Azione richiesta: Riassumi in due frasi l'estratto sul Gotico padano riportato qui sotto.

Estratto da leggere:
◆ ◆ ◆
Oltre ad Avati e ai suoi film ci sono altri autori e pellicole del Gotico padano. “Fra gli scrittori Eraldo Baldini, il creatore di Dylan Dog Tiziano Sclavi, Fabrizio Borgio, Paolo Prevedoni, Maurizio Cometto, Christian Sartirana, il sottoscritto, e mi dimentico di sicuro qualcuno”, aggiunge Arona. “Fra i film c’è ‘La villa delle anime maledette’ di Carlo Ausino, ‘Shanda’s River’ di Marco Rosson, ‘La casa nel vento dei morti’ di Francesco Campanini, persino il vecchio e antesignano ‘Hanno cambiato faccia’ di Corrado Farina può essere inscritto nel genere. E credo anche il recente ‘The Nest’ di Roberto De Feo, ambientato nel mio Piemonte”.

 

Una misteriosa sincronia fra Gotico padano e nordamericano si è avuta nel 1983: il romanzo di Stephen King “Pet Sematary” è uscito in America due mesi dopo “Zeder” di Pupi Avati in Italia, dove c’è un terreno che riporta in vita i morti come nel romanzo. Dati i tempi cinematografici ed editoriali, è stata probabilmente una affascinante coincidenza, del resto le storie sono comunque molto diverse, anche se pescano dallo stesso pozzo dei miti. Nel 1989 esce il film di Mary Lambert tratto da “Pet Sematary”  (in italiano intitolato “Cimitero vivente”): pur se con i limiti di un horror molto anni Ottanta senza particolari guizzi è piuttosto fedele al romanzo e nel finale (molto più esplicito rispetto a quello del libro) la regista cita probabilmente “Zeder”, uscito in America nel 1984.

 

Il Gotico padano è campagnolo anche perché nei piccoli centri i cimiteri spesso sono aperti di notte, ci si può tranquillamente andare. “Di notte mi piace andare a visitare i cimiteri di campagna”, ha detto Avati sempre al Torino Film Festival. “Non c’è niente di più forte della paura per stimolare il proprio immaginario. Io sto bene con la paura e con la morte”.
◆ ◆ ◆
Voci mostrate:
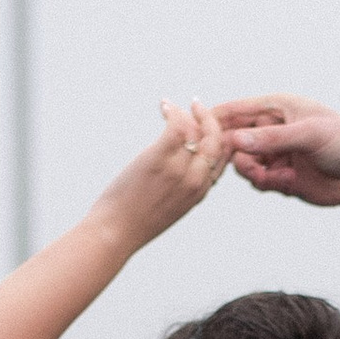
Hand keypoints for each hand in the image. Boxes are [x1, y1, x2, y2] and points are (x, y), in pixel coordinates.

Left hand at [89, 101, 232, 257]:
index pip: (223, 157)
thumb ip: (179, 188)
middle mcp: (196, 180)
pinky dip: (173, 112)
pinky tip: (164, 106)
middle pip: (217, 141)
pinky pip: (176, 127)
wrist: (116, 232)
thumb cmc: (135, 222)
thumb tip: (175, 170)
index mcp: (200, 192)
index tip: (207, 124)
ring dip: (190, 112)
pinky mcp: (160, 159)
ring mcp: (179, 170)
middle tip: (198, 106)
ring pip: (198, 131)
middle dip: (211, 119)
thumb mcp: (169, 207)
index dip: (218, 136)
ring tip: (174, 106)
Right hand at [215, 94, 339, 209]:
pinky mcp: (280, 177)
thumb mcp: (309, 134)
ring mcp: (275, 154)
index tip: (197, 131)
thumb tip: (235, 140)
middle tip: (232, 160)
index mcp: (277, 108)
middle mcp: (271, 130)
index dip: (214, 119)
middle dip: (228, 151)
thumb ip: (271, 139)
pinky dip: (265, 183)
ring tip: (268, 175)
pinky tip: (284, 182)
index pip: (236, 110)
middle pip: (232, 139)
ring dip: (249, 170)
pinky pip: (258, 181)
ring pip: (242, 163)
◆ ◆ ◆
Risultato dell'esercizio: Oltre ad Avati, Arona elenca altri scrittori e film del Gotico padano; nel 1983 il romanzo "Pet Sematary" di Stephen King uscì in America due mesi dopo "Zeder" di Pupi Avati, probabilmente per coincidenza, e il film di Mary Lambert del 1989 tratto dal romanzo cita probabilmente "Zeder" nel finale. Il genere è campagnolo anche perché nei piccoli centri i cimiteri sono spesso aperti di notte, e Avati racconta che ama visitarli, convinto che niente stimoli l'immaginario più della paura.